20° Proceso RCE: breve análisis comparativo del estado de conservación de la flora
Jorge Barreda Tapia
Biólogo y extensionista forestal
El reciente proceso de clasificación oficial de especies revela que la flora nativa de Chile suma más amenazas que alivios. 23 plantas nuevas ingresaron a la nómina y 11 que ya figuraban escalaron en gravedad. Todas en la misma dirección: ninguna mejoró.
Análisis basado en · Nómina Oficial RMMA Chile · P19 (jun. 2025) vs. P20 (mar. 2026)
Cada año, el Ministerio del Medio Ambiente actualiza la Nómina de Especies según su Estado de Conservación: un listado que funciona como una radiografía de nuestra biodiversidad, revisada especie por especie. De lo que ahí se resuelve depende, en buena medida, qué se protege con prioridad, qué se evalúa con más cuidado y qué queda fuera del radar. Por eso, cada vez que aparece una nueva versión, es un buen momento para analizar con calma el estado de la biodiversidad de nuestro país.
El balance no es favorable
Comparando la distribución de especies de flora por categoría entre el 19° y el 20° proceso: la categoría En Peligro Crítico sube de 98 a 116 especies, mientras que En Peligro se mantiene prácticamente estable (230 → 227) y Vulnerable incluso aumenta levemente (171 → 175). En conjunto, de las 699 plantas actualmente evaluadas, el 74% (518 especies) se encuentra en alguna categoría de amenaza (CR, EN o VU). La imagen, en resumen, empeoró.
Además, se ingresó un total de 23 nuevas especies de plantas al catastro: 7 entran directamente en la categoría más severa, En Peligro Crítico (CR); otras 6 en En Peligro (EN); y otras 5 como Vulnerables (VU). Solo 5 llegan en categorías de menor urgencia.
Más preocupante aún: entre las especies ya presentes en la nómina anterior (P19), 11 plantas cambiaron de categoría. Todas empeoraron. Ninguna especie fue reclasificada hacia una categoría menos grave en este proceso. La aparente baja en EN (230 → 227) no refleja mejoras individuales: es el saldo neto de especies que escalaron de EN a CR, parcialmente compensado por nuevas entradas directas en EN.
Juan Fernández, el epicentro del problema
El archipiélago de Juan Fernández concentra la historia más dramática de este proceso. La gran mayoría de las 11 plantas que cambiaron de categoría son endémicas de estas islas. Entre ellas, géneros emblemáticos como Dendroseris (con 4 especies afectadas), Fagara y Sophora (2 especies cada uno), y representantes únicos como la chonta (Juania australis), la única palma nativa del archipiélago, la luma de Masafuera (Myrceugenia schulzei) y la luma de Masatierra (Nothomyrcia fernandeziana), esta última con cambio de nombre científico incluido respecto al proceso anterior.

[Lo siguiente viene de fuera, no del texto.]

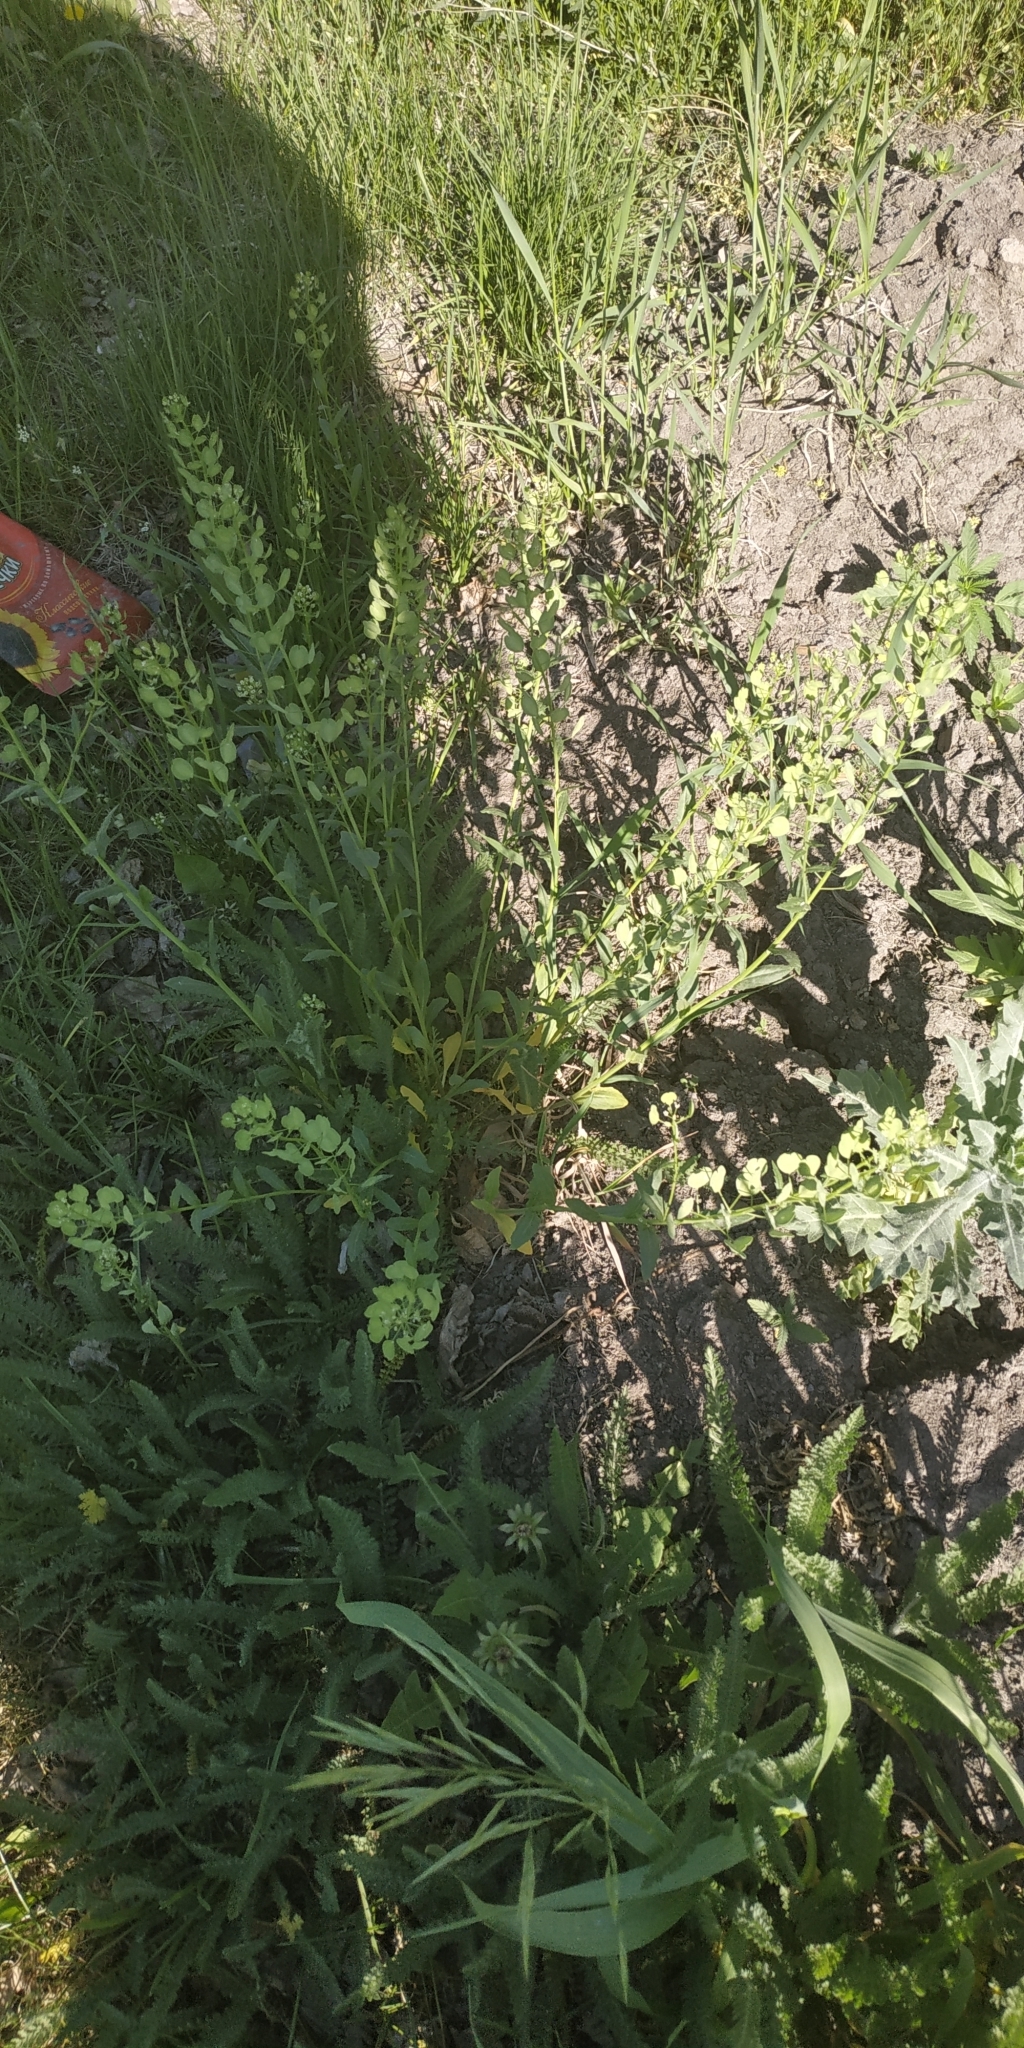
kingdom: Plantae
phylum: Tracheophyta
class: Magnoliopsida
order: Brassicales
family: Brassicaceae
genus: Thlaspi
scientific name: Thlaspi arvense
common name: Field pennycress
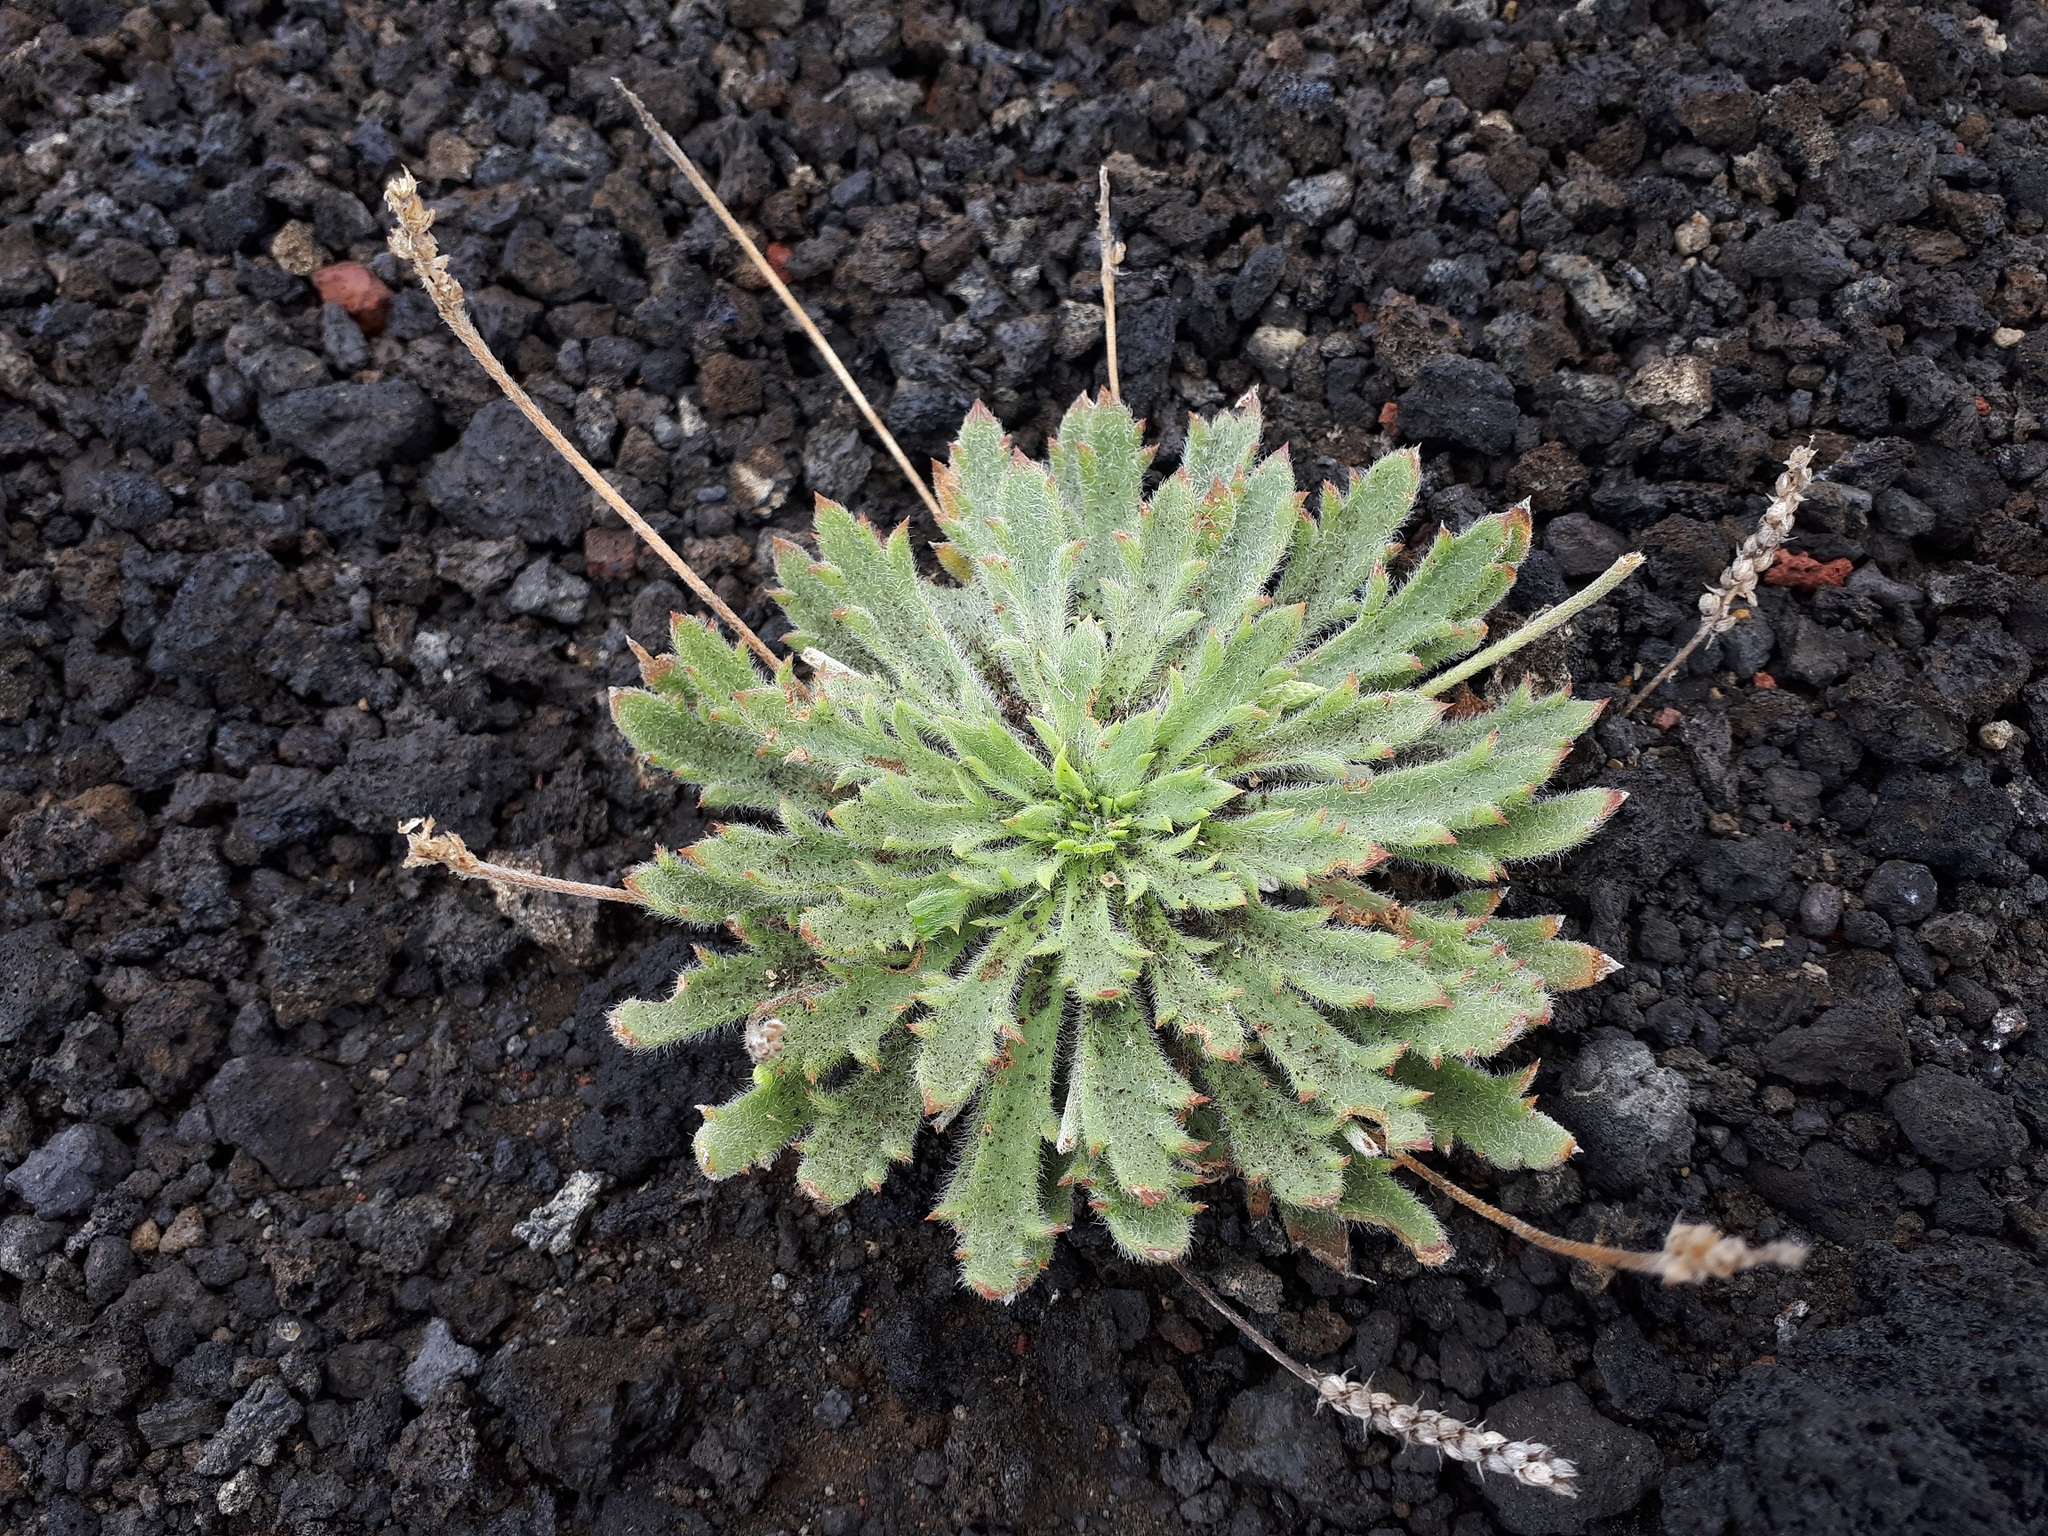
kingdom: Plantae
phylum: Tracheophyta
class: Magnoliopsida
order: Lamiales
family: Plantaginaceae
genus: Plantago
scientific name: Plantago coronopus
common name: Buck's-horn plantain
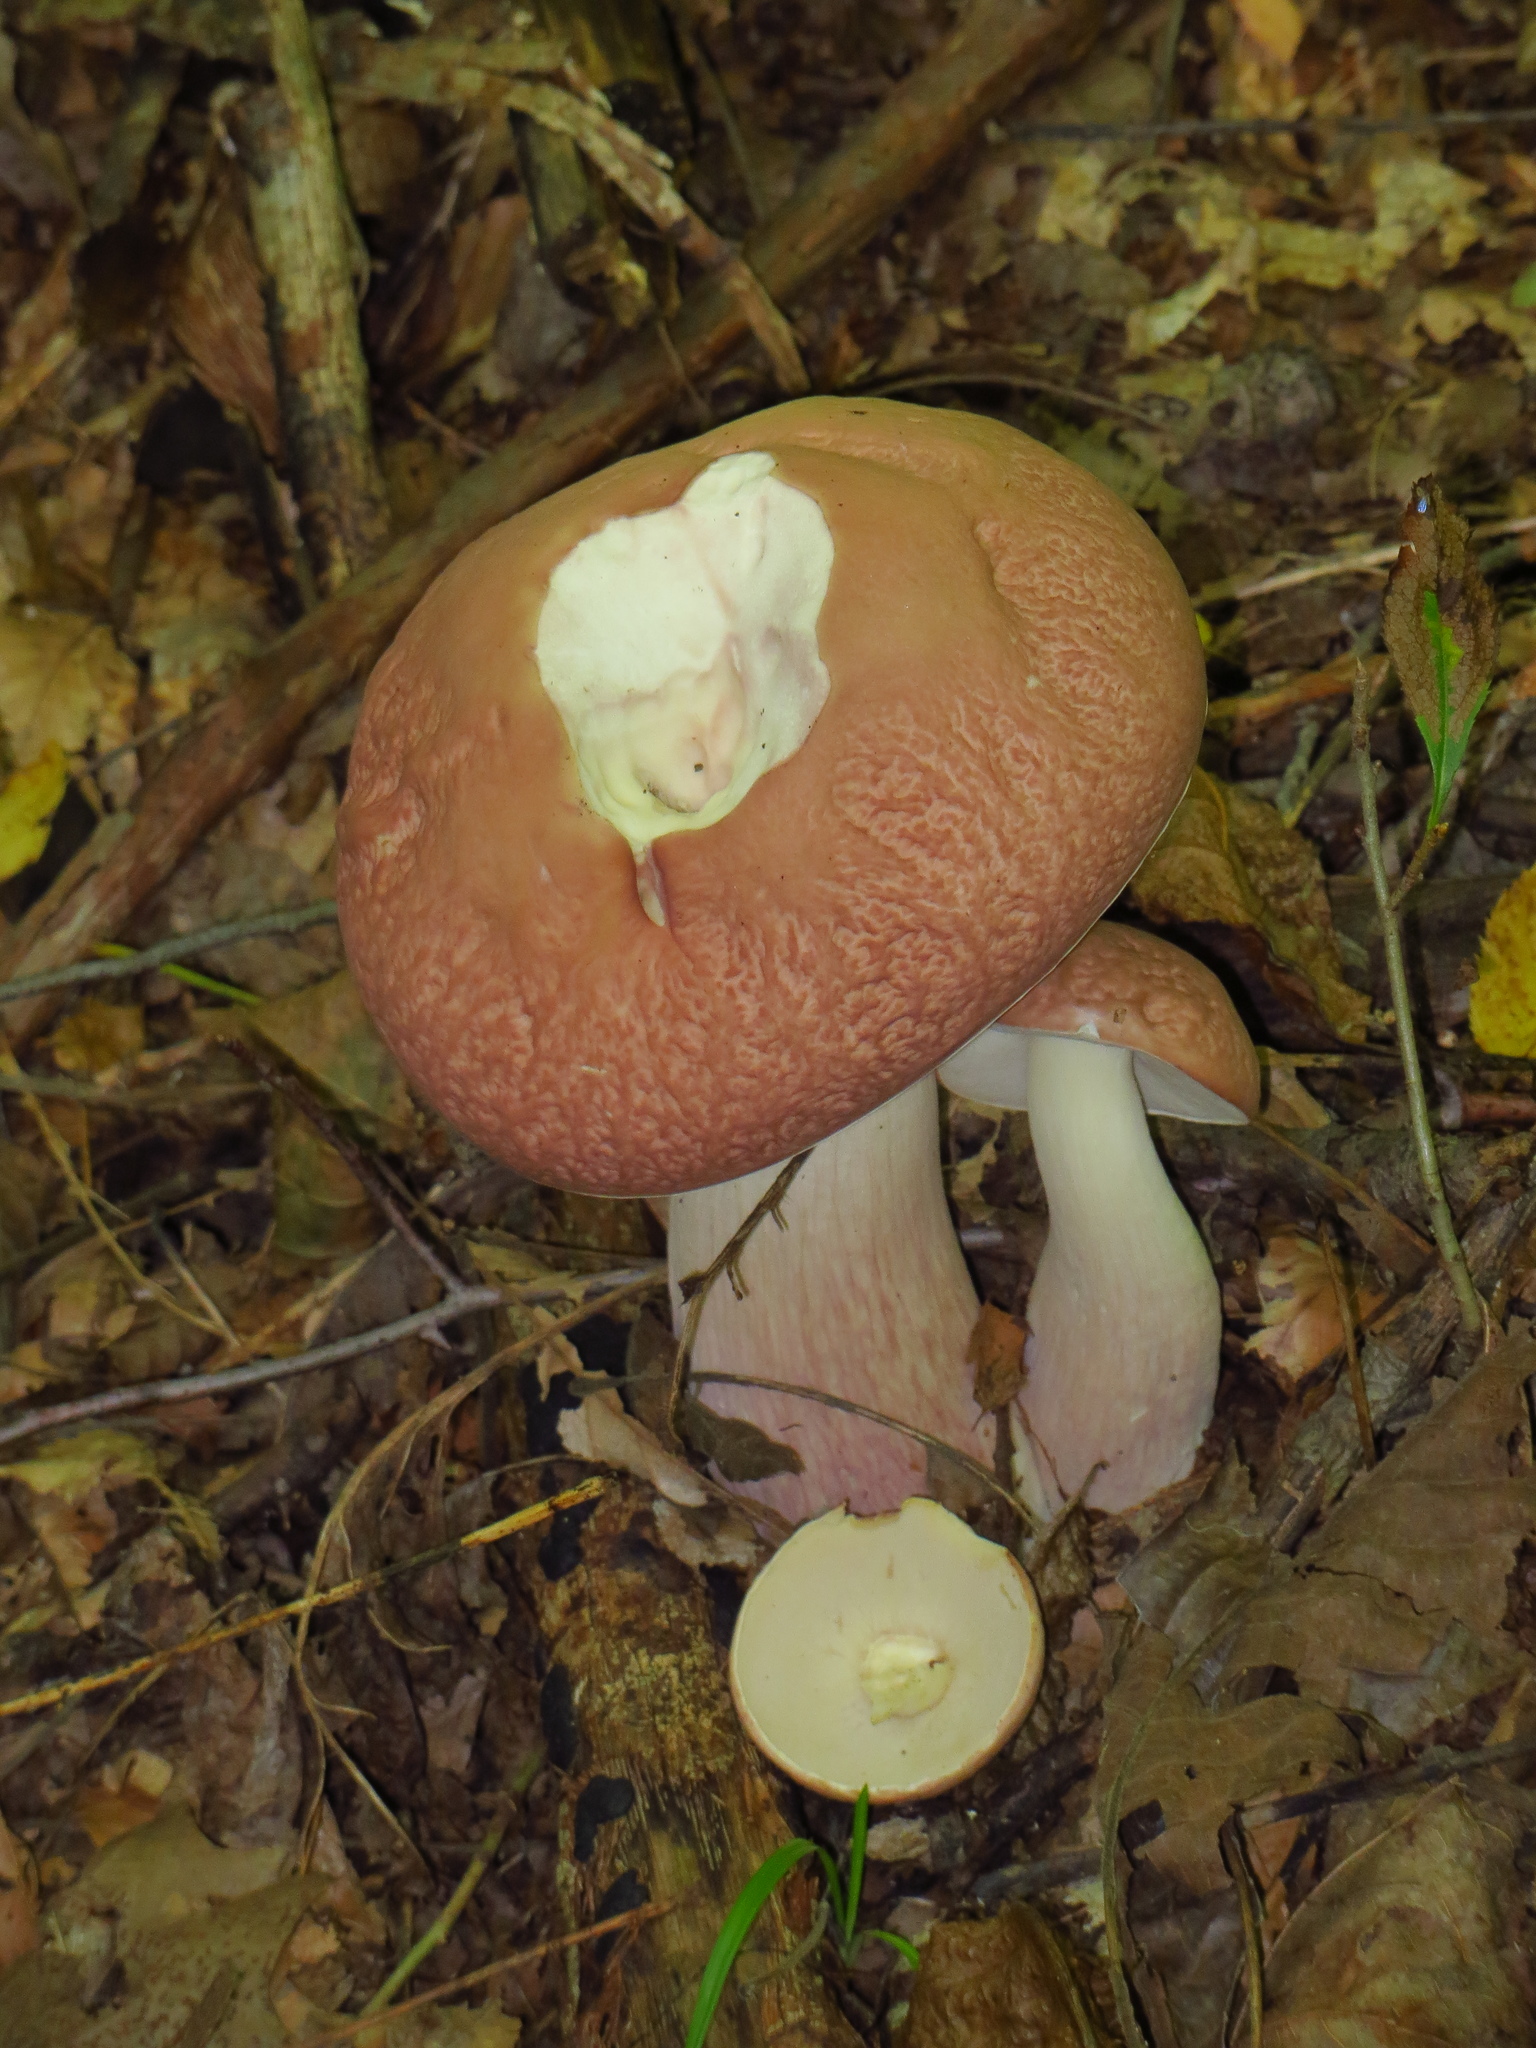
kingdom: Fungi
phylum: Basidiomycota
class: Agaricomycetes
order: Boletales
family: Boletaceae
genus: Xanthoconium
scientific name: Xanthoconium separans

La categoría CR como tendencia, no como excepción
Uno de los datos más relevantes que emerge de la comparación entre ambos procesos es el crecimiento de la categoría En Peligro Crítico en flora: de 98 a 116 especies, un aumento de 18 plantas en un solo ciclo de evaluación. Si bien parte de ese incremento corresponde a ingresos nuevos, una porción significativa refleja el empeoramiento de especies ya monitoreadas. Estamos ante una aparente tendencia al aumento sostenido de esta categoría.
Del listado al territorio
El patrón que muestra el 20° Proceso RCE es claro: más especies, más amenazadas, y ninguna mejora registrada. La nómina oficial es una herramienta valiosa, pero su valor real se juega después de la publicación: en cada plan de manejo que se aprueba, en cada evaluación de impacto ambiental que pondera estas especies, en cada decisión que se toma sobre el terreno. El listado ya hizo su parte. Ahora le toca a quienes gestionan el territorio.